This blog maybe a little too late to the picture, but a few days ago I stumbled upon a new paper about "VL-JEPA". Some quick searches led me back to the conception of the idea of Joint Embedding Predictive Architecture in this position paper titled A Path Towards Autonomous Machine Intelligence by Yann LeCun. In recent times, I had picked up on reading a textbook called "LLMs from Scratch" by Sebastian Raschka, and I was of the opinion to not take any detours until after finishing the book and implementing a model. Yet, here I am reading a paper I lament about being way too long (62 pages!).
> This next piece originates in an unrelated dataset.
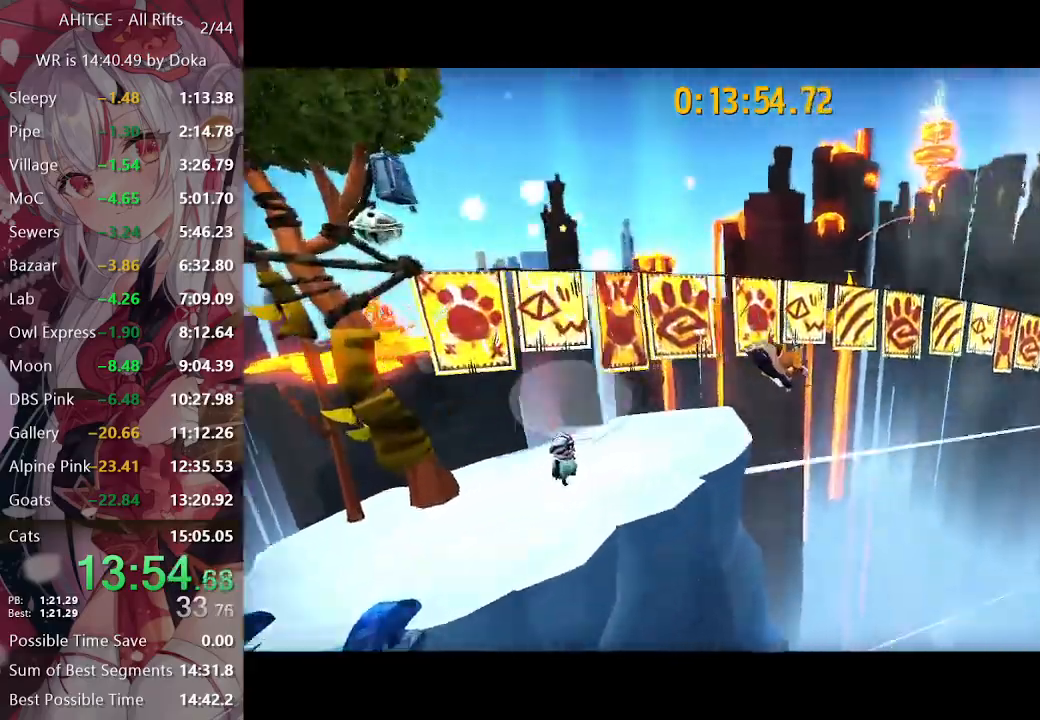
{"buttons": ["X"], "left_stick": "center", "right_stick": "center", "events": []}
Now this might not be the best explanatory article on JEPA, but there are a few articles that I've been referred to as some really good blogs to read from. I've denied myself the opportunity of going through them (yet), only opening them after I finish writing this blog. Therefore, I'll add them to the end of this blog. (ended up reading them by the time I was done writing this.)
Setting Context¶
You might ask: "Why a new architecture when the current LLMs seem to be great enough already?" And that question kind of hits the bullseye of the stir this paper has caused, although only partially. Current Large Language Models work, in an broad oversimplification, guessing the next word or token.
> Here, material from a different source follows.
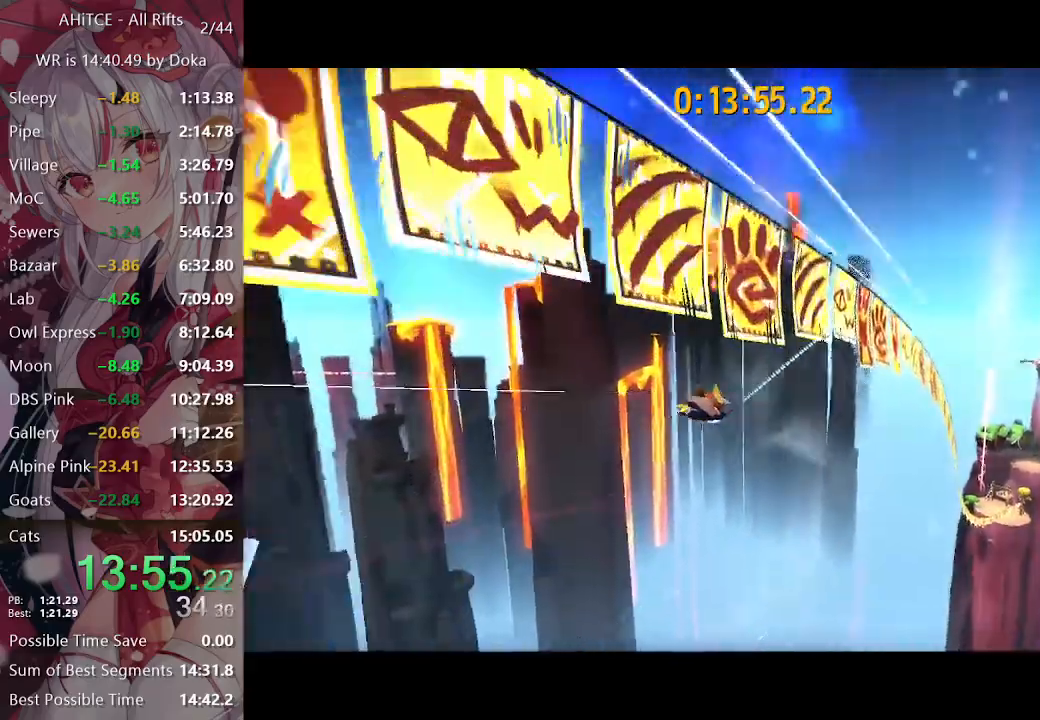
{"buttons": ["X"], "left_stick": "center", "right_stick": "center", "events": []}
A more detailed explanation would involve defining a few things to truly understand what is happening:- - Tokens: basic unit of text - Vectors: numerical representation of data with a lot of dimensions to capture semantic meaning - Encoder: Encodes raw text into tokens - Decoder: Decodes tokens into raw text
With that, let's try to understand what's happening behind current LLMs. First, the input is taken by the encoder and encoded into tokens. These tokens are then embedded into vectors, which is then sent to the model. Current models are Transformers, and they're implemented as decoders themselves. This is known as a Decoder only Transformer. This decoder, which we will refer to our "LLM" now, can generate a token one by one, which is essentially guessing the next word/token of the sentence. How does our LLM know what comes next? It employs a method called Attention, first explained in the paper Attention is all you need to capture context from the input. Great, but how does it know what those words mean? That, is infact, explained by the P in GPT, or the formal name for these models. GPT stands for Generative Pre-trained Transformer, and our LLMs, which in essence are actually GPT models, are trained on a huge set of data. A way too much data, or so LeCun says. Why so?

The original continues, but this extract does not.